### WHAT THE TASK REQUIRES
Print nothing but the lines below starting at the line that holds "Magistrate Judge Michael R. Merz" and ending at the line that holds "Mr. Otte, and", including both, each exactly as written.
START GIVEN DATA
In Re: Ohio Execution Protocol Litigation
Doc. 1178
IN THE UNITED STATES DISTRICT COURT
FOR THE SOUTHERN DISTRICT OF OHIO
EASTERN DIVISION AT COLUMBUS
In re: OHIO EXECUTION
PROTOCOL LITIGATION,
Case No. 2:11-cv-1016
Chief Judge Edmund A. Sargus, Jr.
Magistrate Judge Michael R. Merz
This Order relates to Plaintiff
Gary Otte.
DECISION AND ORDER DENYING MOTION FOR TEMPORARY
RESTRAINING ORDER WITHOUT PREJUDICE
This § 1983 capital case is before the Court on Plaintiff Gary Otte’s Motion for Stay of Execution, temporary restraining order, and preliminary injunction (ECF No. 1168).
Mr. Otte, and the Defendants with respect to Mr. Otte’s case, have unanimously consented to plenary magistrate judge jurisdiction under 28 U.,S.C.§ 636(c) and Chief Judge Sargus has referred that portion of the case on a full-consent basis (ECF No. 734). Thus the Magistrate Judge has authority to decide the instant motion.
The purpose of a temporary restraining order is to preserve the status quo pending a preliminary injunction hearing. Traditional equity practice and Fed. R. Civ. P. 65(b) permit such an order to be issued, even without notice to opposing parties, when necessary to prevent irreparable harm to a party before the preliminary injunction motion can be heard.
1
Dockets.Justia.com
END GIVEN DATA
START GIVEN DATA
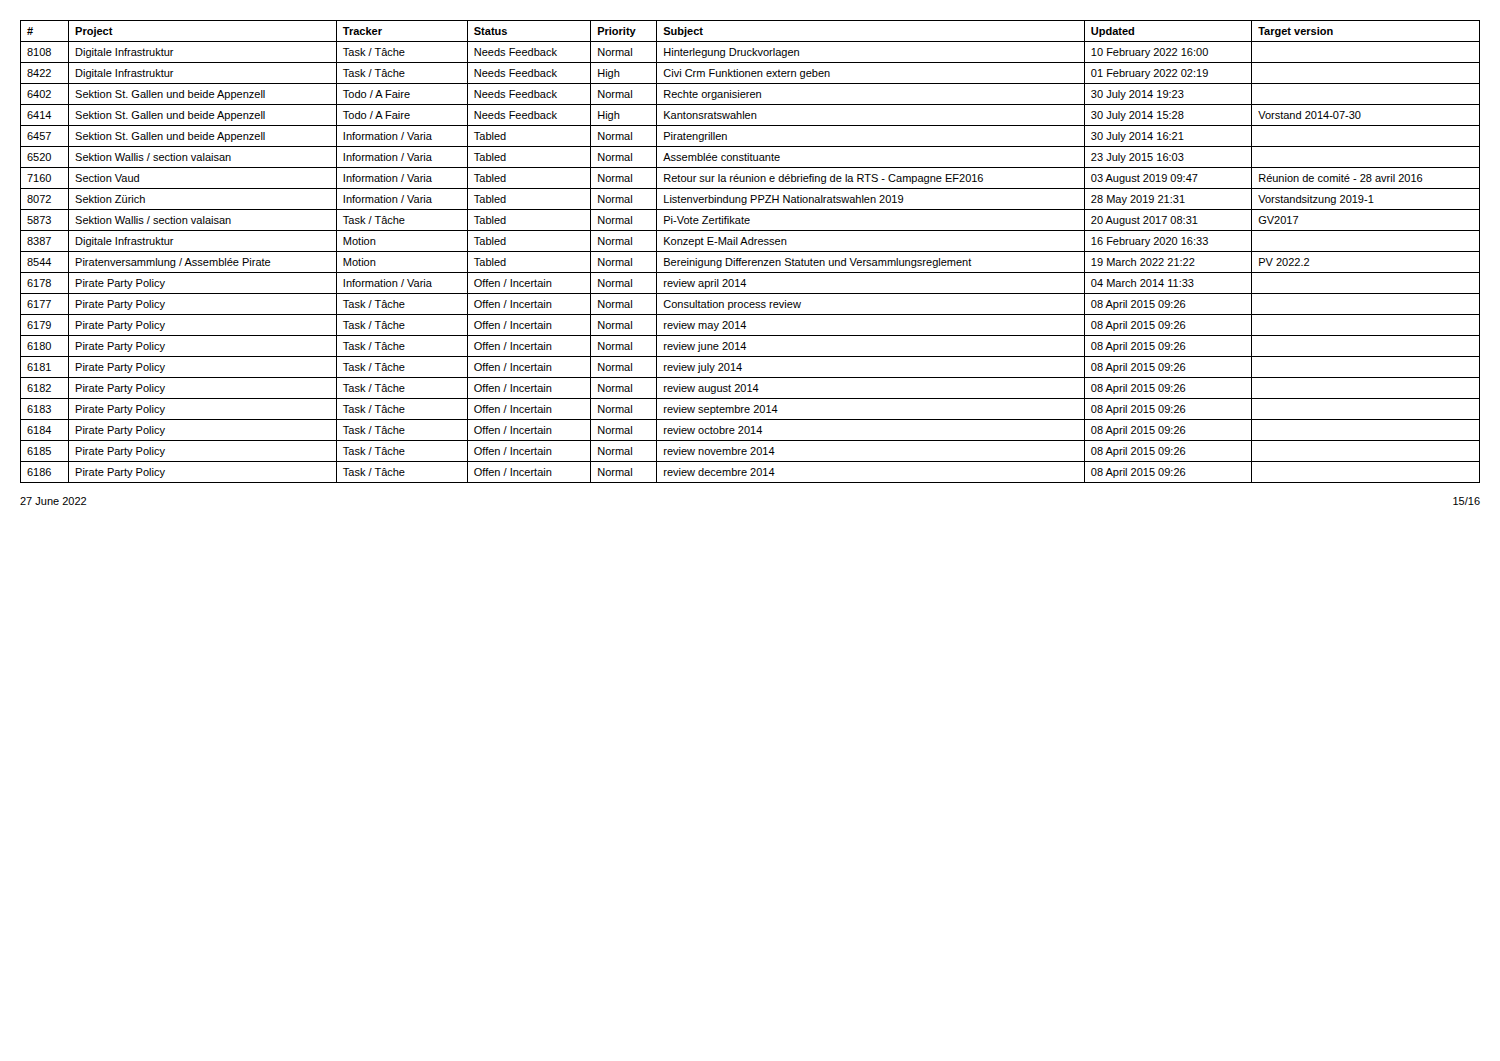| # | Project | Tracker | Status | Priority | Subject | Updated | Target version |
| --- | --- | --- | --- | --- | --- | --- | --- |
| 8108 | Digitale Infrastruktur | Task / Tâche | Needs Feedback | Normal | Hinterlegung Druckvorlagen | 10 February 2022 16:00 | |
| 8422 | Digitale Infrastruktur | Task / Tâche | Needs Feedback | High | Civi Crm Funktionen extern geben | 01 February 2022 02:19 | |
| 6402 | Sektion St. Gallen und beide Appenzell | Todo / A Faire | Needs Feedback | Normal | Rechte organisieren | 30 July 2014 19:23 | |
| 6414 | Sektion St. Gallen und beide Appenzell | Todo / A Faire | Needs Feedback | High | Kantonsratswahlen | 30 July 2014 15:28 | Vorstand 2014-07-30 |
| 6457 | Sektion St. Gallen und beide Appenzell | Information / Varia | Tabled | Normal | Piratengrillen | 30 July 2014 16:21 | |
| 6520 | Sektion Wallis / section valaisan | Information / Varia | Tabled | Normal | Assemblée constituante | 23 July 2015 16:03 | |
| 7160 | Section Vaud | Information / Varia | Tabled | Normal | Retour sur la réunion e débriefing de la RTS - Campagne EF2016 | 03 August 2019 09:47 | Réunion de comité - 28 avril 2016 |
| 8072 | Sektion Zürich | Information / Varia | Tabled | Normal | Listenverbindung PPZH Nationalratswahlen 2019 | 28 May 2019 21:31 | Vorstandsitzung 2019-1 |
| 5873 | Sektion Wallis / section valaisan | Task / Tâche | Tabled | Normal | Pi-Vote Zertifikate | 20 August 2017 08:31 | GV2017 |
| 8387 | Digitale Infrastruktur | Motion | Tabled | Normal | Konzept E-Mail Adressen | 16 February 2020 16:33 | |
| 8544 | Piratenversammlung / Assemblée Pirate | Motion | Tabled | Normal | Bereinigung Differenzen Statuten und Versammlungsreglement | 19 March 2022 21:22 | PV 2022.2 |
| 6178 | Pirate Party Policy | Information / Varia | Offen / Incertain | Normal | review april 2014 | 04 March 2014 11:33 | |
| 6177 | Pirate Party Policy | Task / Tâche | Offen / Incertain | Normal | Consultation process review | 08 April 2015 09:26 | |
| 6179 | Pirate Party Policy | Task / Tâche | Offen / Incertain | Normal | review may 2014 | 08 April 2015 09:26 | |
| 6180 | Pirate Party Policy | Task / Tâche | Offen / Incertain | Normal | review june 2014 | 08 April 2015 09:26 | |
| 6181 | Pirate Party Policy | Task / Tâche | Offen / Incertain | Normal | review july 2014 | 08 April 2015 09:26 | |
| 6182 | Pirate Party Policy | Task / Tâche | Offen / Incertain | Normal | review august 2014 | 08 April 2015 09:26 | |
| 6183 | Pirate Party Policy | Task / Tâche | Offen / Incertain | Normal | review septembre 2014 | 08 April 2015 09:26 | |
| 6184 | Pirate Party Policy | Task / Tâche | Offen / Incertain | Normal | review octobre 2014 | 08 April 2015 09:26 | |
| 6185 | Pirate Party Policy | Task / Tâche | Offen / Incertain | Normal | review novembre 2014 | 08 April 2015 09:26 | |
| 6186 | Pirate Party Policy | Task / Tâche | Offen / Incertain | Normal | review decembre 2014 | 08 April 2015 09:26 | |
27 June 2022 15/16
END GIVEN DATA
### RESULT FOR THIS TASK
Magistrate Judge Michael R. Merz
This Order relates to Plaintiff
Gary Otte.
DECISION AND ORDER DENYING MOTION FOR TEMPORARY
RESTRAINING ORDER WITHOUT PREJUDICE
This § 1983 capital case is before the Court on Plaintiff Gary Otte’s Motion for Stay of Execution, temporary restraining order, and preliminary injunction (ECF No. 1168).
Mr. Otte, and the Defendants with respect to Mr. Otte’s case, have unanimously consented to plenary magistrate judge jurisdiction under 28 U.,S.C.§ 636(c) and Chief Judge Sargus has referred that portion of the case on a full-consent basis (ECF No. 734). Thus the Magistrate Judge has authority to decide the instant motion.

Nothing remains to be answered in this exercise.